Хуан Онетти - Избранное
— Не согласитесь ли, сеньор…
Потом подошла к пианино и открыла крышку. Старичок пересел на табурет, размял руки и нажал на две клавиши безымянными пальцами.
— Если вам угодно, сеньора.
— Это кто, Левуар? — спросил я Штейна.
— Нет, — тихо ответил он. — Ах, красота! С каждым днем я люблю ее все больше. Какая естественность, какая прелестная дерзость!
— Играйте, что хотите, — сказала Мами. — Нет, постойте. Хотя играйте, играйте… Когда я услышу то, что мне надо, я начну петь.
— Экспромт, — шепнул мне Штейн. — А вчера репетировали целый вечер. Ну, женщина! Больше таких на свете нет.
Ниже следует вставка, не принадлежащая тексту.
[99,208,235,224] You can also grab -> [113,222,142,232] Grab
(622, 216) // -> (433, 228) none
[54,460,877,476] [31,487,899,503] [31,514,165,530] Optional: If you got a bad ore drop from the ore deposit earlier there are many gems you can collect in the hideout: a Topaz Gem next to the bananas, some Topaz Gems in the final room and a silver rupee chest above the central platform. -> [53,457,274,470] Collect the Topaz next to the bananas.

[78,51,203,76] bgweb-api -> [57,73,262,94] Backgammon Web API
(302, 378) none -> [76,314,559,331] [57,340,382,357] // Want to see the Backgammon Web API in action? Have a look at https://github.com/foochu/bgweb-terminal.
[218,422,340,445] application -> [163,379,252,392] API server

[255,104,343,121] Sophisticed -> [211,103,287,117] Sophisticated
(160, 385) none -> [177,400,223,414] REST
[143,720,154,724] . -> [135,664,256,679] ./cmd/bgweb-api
Старичок медленно подбирал мелодию, без особой охоты двигая пальцами. Но когда он догадался, что наверху, между его плечом и вазой с цветами, женщина закинула голову, он заиграл чисто и нежно, словно под сурдинку.
La vie est bréve
un peu d’amour
un peu de rêve
et puis bonjour.
La vie est bréve
un peu d’espoir
un peu de rêve
et puis bonsoir,[20] —
пела Мами.
XXIII
Маклеоды
Старик Маклеод, благодушный, еще загорелый, поздоровался со мною, опершись о стойку. Он решил уволить меня в баре. Надо вытерпеть и держаться просто, с тем всепобеждающим расположением, которое вызывают друзья и выгодные сделки, и спрашивать его о делах, и бодро обсуждать их, не переходя, однако, границ вежливости. Никак не пойму по его взгляду, знает он, что скоро умрет, или верит в басню про нервы и никотин.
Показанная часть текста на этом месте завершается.